» **Article**
##########

J’avais économisé depuis un bout de temps et cet automne, j’ai décidé d’aller m’acheter un kit tout neuf de skis de fond. Ça faisait plusieurs années que j’en rêvais.
Accompagnée de mon conjoint, je me rends au magasin où l’on vend les fameux skis. Un employé nous accueille et nous amène dans la section en question. Immédiatement, sans me poser de questions, il me dirige vers la sélection qu’il qualifie de skis pour se promener en forêt et regarder les oiseaux. Je reste bête, je ne sais trop quoi répondre sur le coup.
Il enchaîne : Combien pesez-vous, ma belle p’tite madame?
Interloquée, je lui réponds simplement que j’ai besoin de 188 cm, j’avais magasiné au préalable, tsé, je savais ce que je voulais.
Et ce n’est pas la question du poids qui m’ébranle, mais bien la p’tite madame...
C’est pas comme ça que ça marche.
Il ne me regarde même pas et semble chercher quelque chose parmi les skis… Il relève soudainement la tête vers mon conjoint qui tripote des skis au hasard un peu plus loin : Ah! vous connaissez ça, vous!
Je fulminais.
L’employé me pointe les bottes de skis plus loin : En plus vous allez pouvoir choisir des beaux petits souliers de couleurs qu’on vient de recevoir.
J’ai cru prendre feu spontanément.
Imaginez maintenant la même conversation avec un client de 30 ans devant la section de skis pour aller “regarder les oiseaux”. Combien pesez-vous, mon beau p’tit monsieur? Regardez notre belle sélection de souliers colorés! De la pure science-fiction.

##########

» **Consignes**
1/ Recopiez le récit de l'achat de skis de fond depuis « J’avais économisé depuis » jusqu'à « que j’en rêvais. » inclus.
2/ Prolongez le récit de l'achat de skis de fond en reprenant juste après sa dernière phrase.
Les lignes n'ont aucun lien avec le récit de l'achat de skis de fond.

» **Extrait des données**

##########

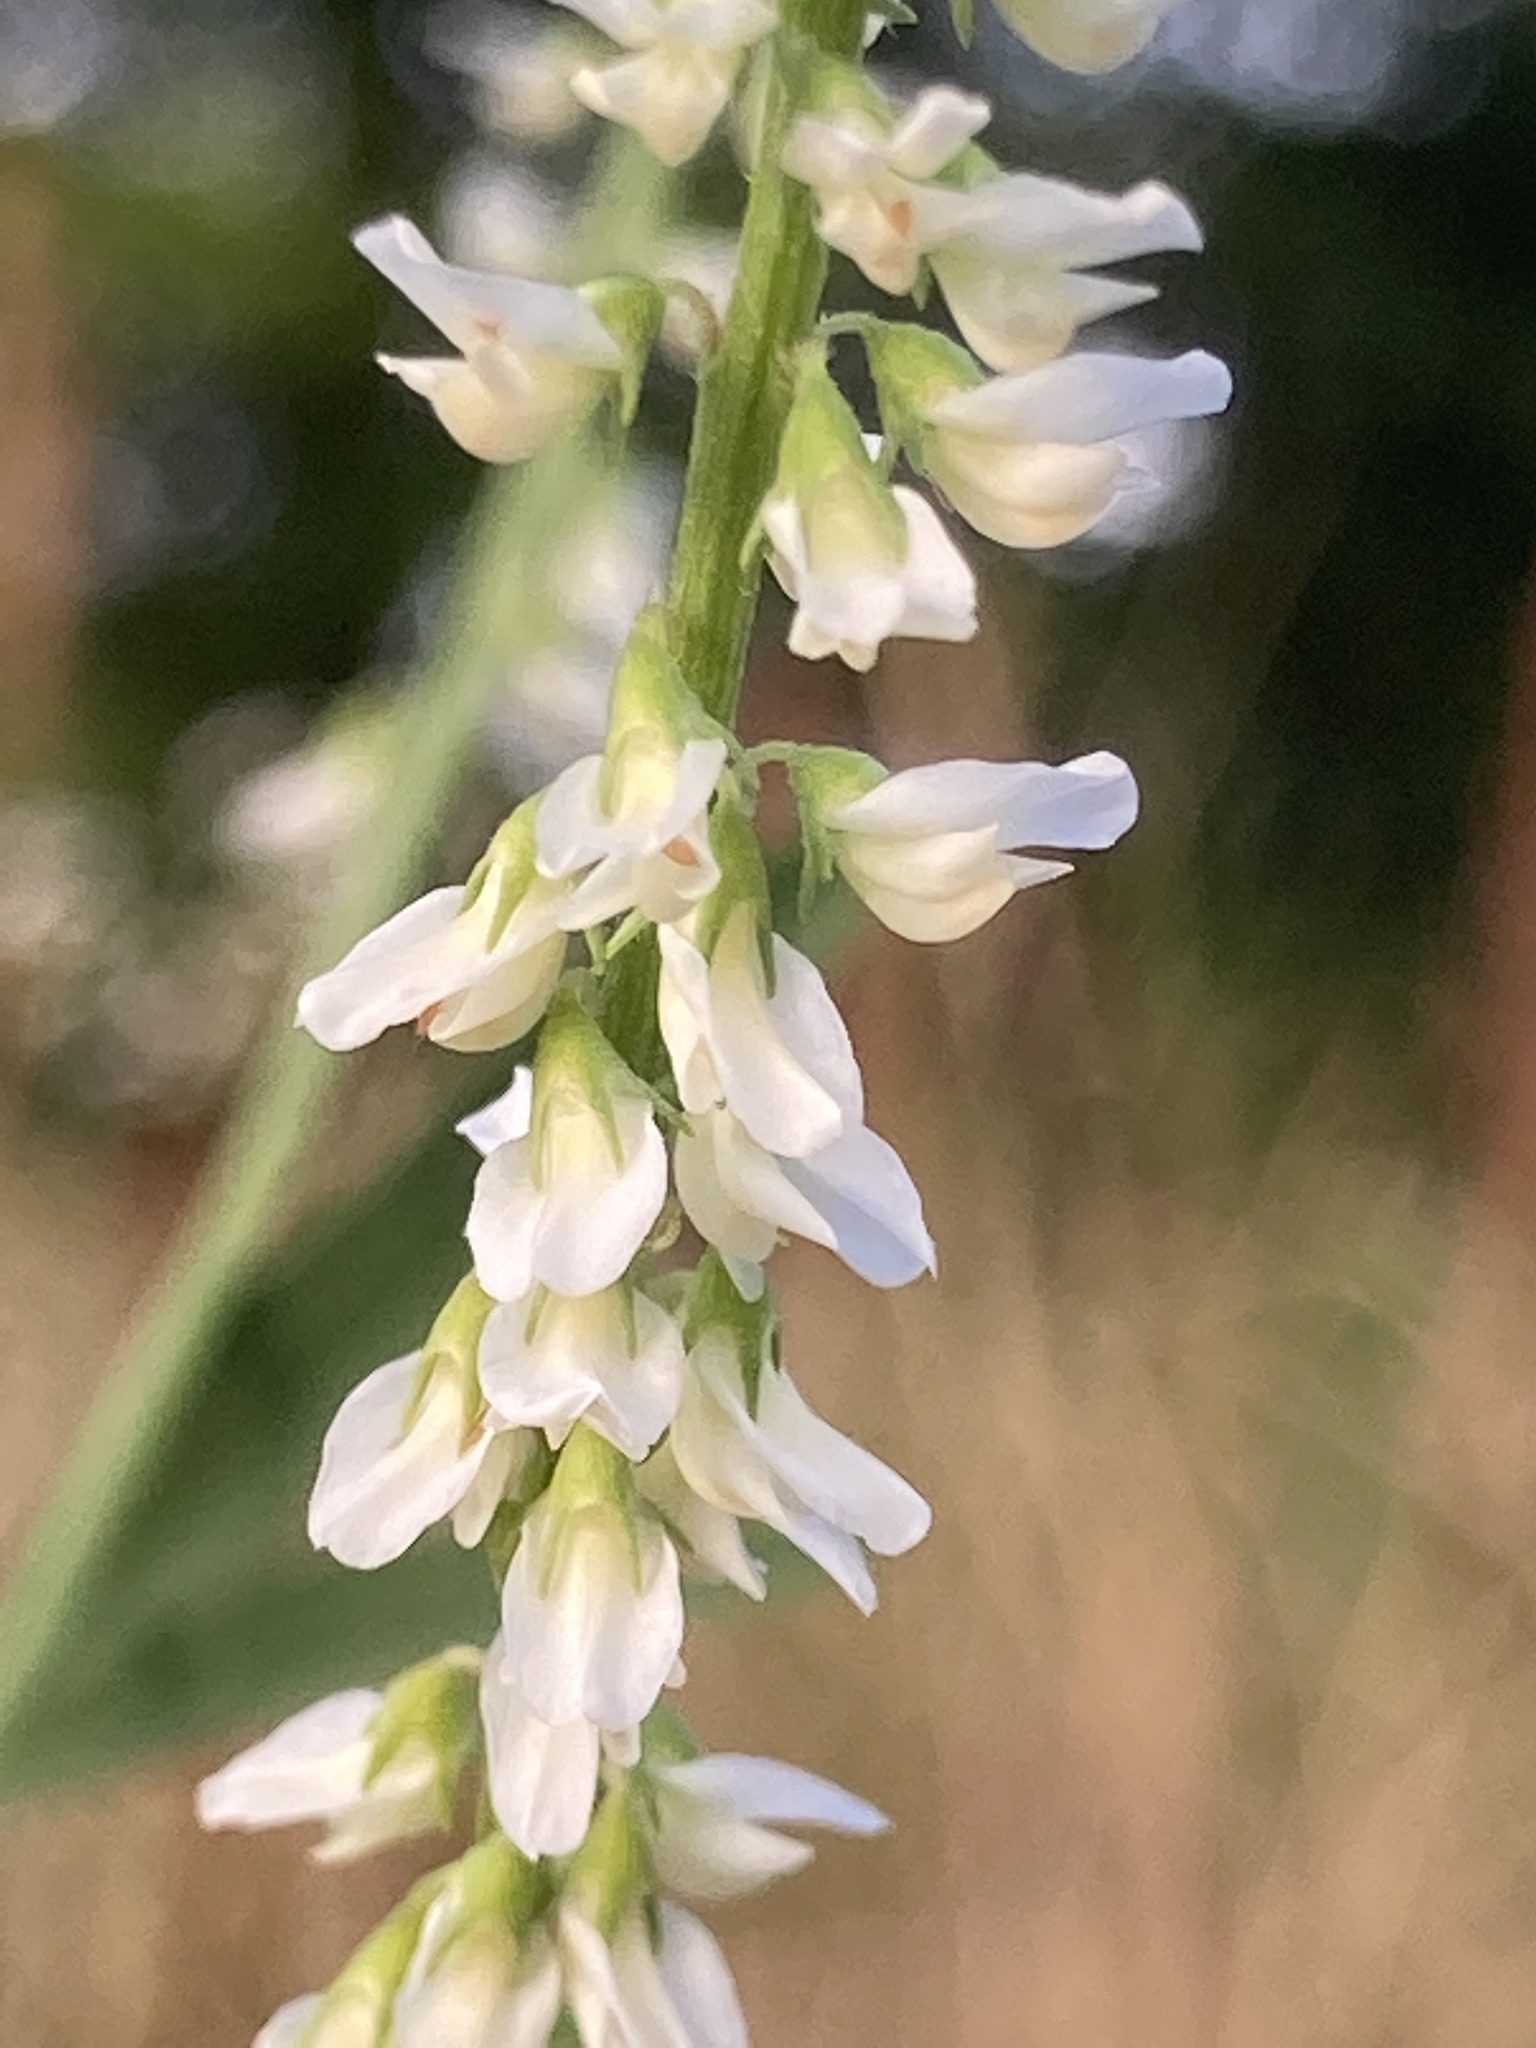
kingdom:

##########

» **Résultats**
1/
J’avais économisé depuis un bout de temps et cet automne, j’ai décidé d’aller m’acheter un kit tout neuf de skis de fond. Ça faisait plusieurs années que j’en rêvais.

2/
Ici, ce n’est même pas que l’on ne m’ait pas écoutée; le vendeur savait carrément ce que je voulais à ma place! On ne m’a posé aucune question ni sur mes besoins ni sur mon expérience de skieuse. On a tout simplement tenu pour acquis que j’allais me promener en forêt et que je ne connaissais rien en matière de ski de fond. Tout ça parce que je suis une femme.
Deux ans auparavant, dans le même magasin, j’accompagnais mon conjoint pour l’achat de sa première paire de skis de fond, sport qu’il n’avait jamais pratiqué de sa vie. Pourtant, le vendeur lui a parlé immédiatement de performance, on s’est adressé à lui comme à un connaisseur, comme à quelqu’un qui allait faire du vrai sport. On l’a questionné, on l’a écouté et on a répondu à ses besoins. Il a reçu un service impeccable.
On ne peut nier le double standard ici. Et qu’on vienne me dire que le féminisme n’a plus lieu d’être aujourd’hui! Pffffff. Le sexisme ordinaire, c’est tout le temps, tous les jours.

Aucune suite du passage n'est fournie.